Activity ▸ The entries below should be set down again exactly, with every picture left out.

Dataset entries
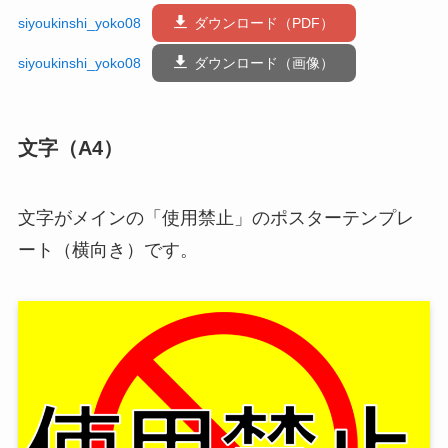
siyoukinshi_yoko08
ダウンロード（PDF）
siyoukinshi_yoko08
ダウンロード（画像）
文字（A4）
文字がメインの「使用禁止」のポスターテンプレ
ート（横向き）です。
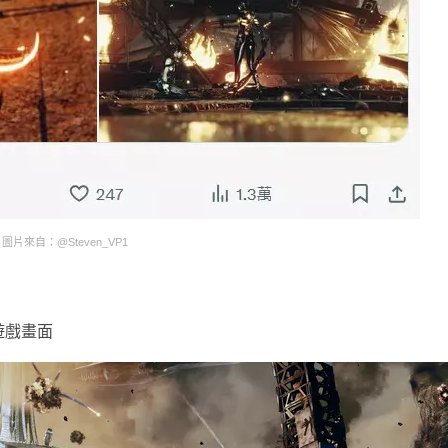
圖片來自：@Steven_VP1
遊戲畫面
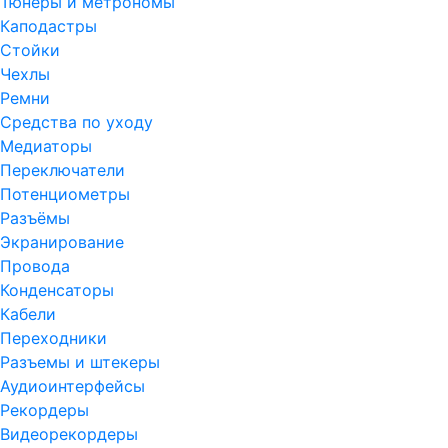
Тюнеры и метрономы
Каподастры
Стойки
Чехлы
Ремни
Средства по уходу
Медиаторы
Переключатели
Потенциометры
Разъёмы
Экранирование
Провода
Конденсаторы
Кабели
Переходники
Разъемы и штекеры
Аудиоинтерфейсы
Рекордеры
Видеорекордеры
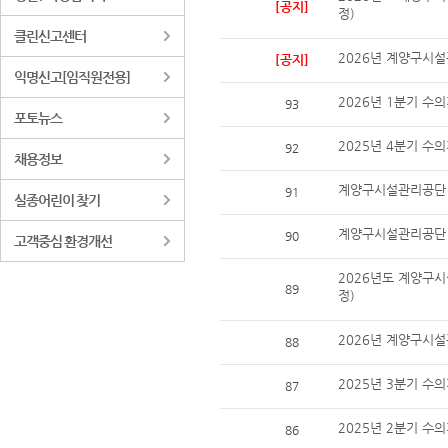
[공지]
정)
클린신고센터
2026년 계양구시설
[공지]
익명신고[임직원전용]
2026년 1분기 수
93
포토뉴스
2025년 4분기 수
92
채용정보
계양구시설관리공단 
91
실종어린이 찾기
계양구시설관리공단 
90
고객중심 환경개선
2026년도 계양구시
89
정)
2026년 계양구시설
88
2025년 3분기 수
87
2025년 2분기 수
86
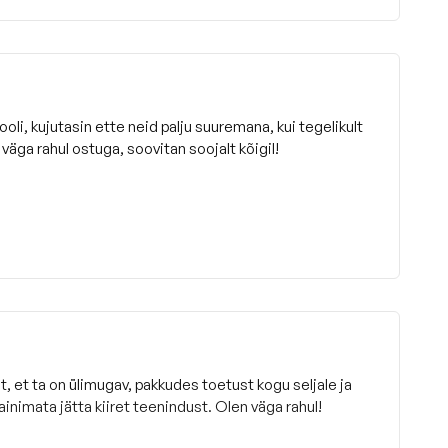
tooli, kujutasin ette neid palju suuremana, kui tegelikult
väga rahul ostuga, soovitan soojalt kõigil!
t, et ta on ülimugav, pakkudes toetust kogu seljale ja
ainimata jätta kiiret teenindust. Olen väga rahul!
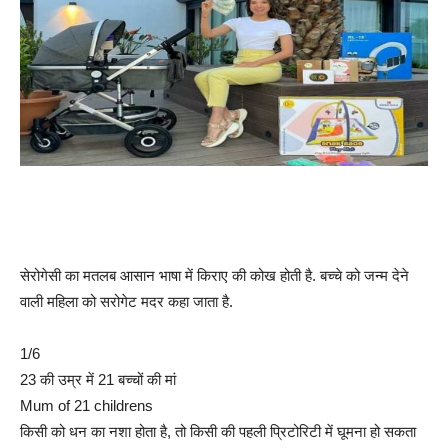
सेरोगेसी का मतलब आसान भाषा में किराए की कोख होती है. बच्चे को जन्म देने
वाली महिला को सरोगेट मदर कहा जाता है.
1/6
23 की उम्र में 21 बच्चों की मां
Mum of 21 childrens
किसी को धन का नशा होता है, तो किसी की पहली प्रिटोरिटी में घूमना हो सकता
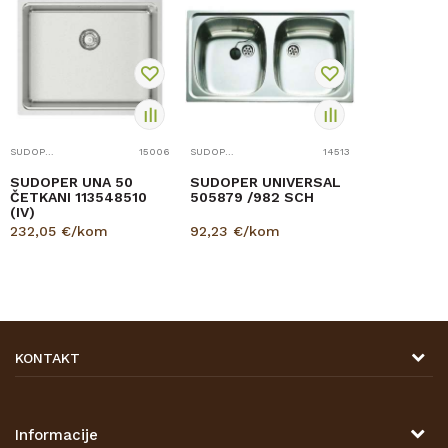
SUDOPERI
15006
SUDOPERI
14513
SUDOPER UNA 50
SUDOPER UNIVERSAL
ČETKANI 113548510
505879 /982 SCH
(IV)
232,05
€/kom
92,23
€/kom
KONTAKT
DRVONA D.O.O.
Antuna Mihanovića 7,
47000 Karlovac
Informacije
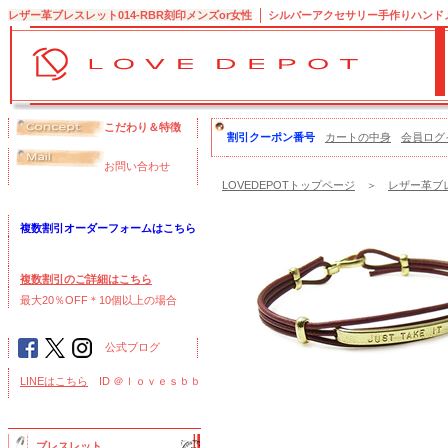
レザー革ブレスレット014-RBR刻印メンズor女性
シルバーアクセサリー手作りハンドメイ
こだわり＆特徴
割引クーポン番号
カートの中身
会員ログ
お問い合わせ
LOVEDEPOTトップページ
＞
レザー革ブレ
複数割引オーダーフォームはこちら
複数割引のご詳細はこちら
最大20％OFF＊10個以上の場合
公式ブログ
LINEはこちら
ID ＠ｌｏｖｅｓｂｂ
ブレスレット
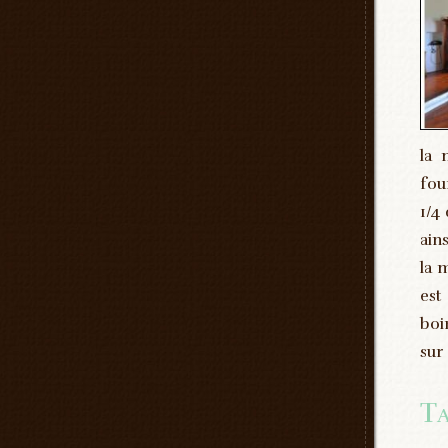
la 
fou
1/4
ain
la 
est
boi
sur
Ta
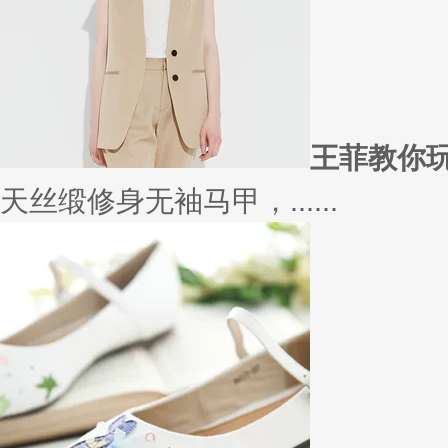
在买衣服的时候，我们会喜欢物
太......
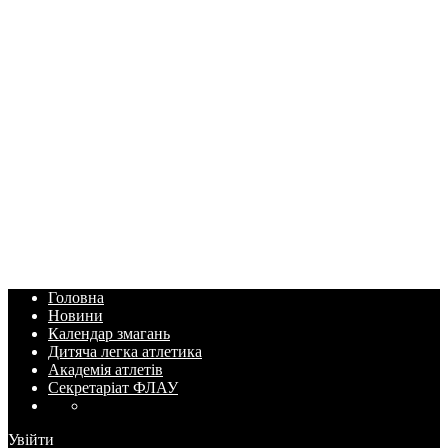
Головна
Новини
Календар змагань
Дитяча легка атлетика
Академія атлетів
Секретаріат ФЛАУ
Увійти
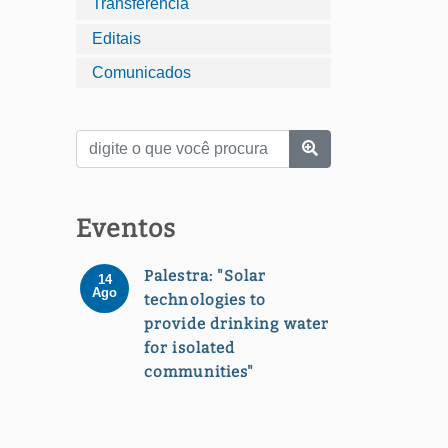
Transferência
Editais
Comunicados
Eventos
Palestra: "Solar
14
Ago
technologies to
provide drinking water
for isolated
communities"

Completed task ▸
siyoukinshi_yoko08
ダウンロード（PDF）
siyoukinshi_yoko08
ダウンロード（画像）
文字（A4）
文字がメインの「使用禁止」のポスターテンプレ
ート（横向き）です。
圖片來自：@Steven_VP1
遊戲畫面
Тюнеры и метрономы
Каподастры
Стойки
Чехлы
Ремни
Средства по уходу
Медиаторы
Переключатели
Потенциометры
Разъёмы
Экранирование
Провода
Конденсаторы
Кабели
Переходники
Разъемы и штекеры
Аудиоинтерфейсы
Рекордеры
Видеорекордеры
[공지]
정)
클린신고센터
2026년 계양구시설
[공지]
익명신고[임직원전용]
2026년 1분기 수
93
포토뉴스
2025년 4분기 수
92
채용정보
계양구시설관리공단 
91
실종어린이 찾기
계양구시설관리공단 
90
고객중심 환경개선
2026년도 계양구시
89
정)
2026년 계양구시설
88
2025년 3분기 수
87
2025년 2분기 수
86
tooli, kujutasin ette neid palju suuremana, kui tegelikult
väga rahul ostuga, soovitan soojalt kõigil!
t, et ta on ülimugav, pakkudes toetust kogu seljale ja
ainimata jätta kiiret teenindust. Olen väga rahul!
सेरोगेसी का मतलब आसान भाषा में किराए की कोख होती है. बच्चे को जन्म देने
वाली महिला को सरोगेट मदर कहा जाता है.
1/6
23 की उम्र में 21 बच्चों की मां
Mum of 21 childrens
किसी को धन का नशा होता है, तो किसी की पहली प्रिटोरिटी में घूमना हो सकता
SUDOPERI
15006
SUDOPERI
14513
SUDOPER UNA 50
SUDOPER UNIVERSAL
ČETKANI 113548510
505879 /982 SCH
(IV)
232,05
€/kom
92,23
€/kom
KONTAKT
DRVONA D.O.O.
Antuna Mihanovića 7,
47000 Karlovac
Informacije
レザー革ブレスレット014-RBR刻印メンズor女性
シルバーアクセサリー手作りハンドメイ
こだわり＆特徴
割引クーポン番号
カートの中身
会員ログ
お問い合わせ
LOVEDEPOTトップページ
＞
レザー革ブレ
複数割引オーダーフォームはこちら
複数割引のご詳細はこちら
最大20％OFF＊10個以上の場合
公式ブログ
LINEはこちら
ID ＠ｌｏｖｅｓｂｂ
ブレスレット
la 
fou
1/4
ain
la 
est
boi
sur
Ta
在买衣服的时候，我们会喜欢物
太......
Головна
Новини
Календар змагань
Дитяча легка атлетика
Академія атлетів
Секретаріат ФЛАУ
Увійти
Transferência
Editais
Comunicados
Eventos
Palestra: "Solar
14
Ago
technologies to
provide drinking water
for isolated
communities"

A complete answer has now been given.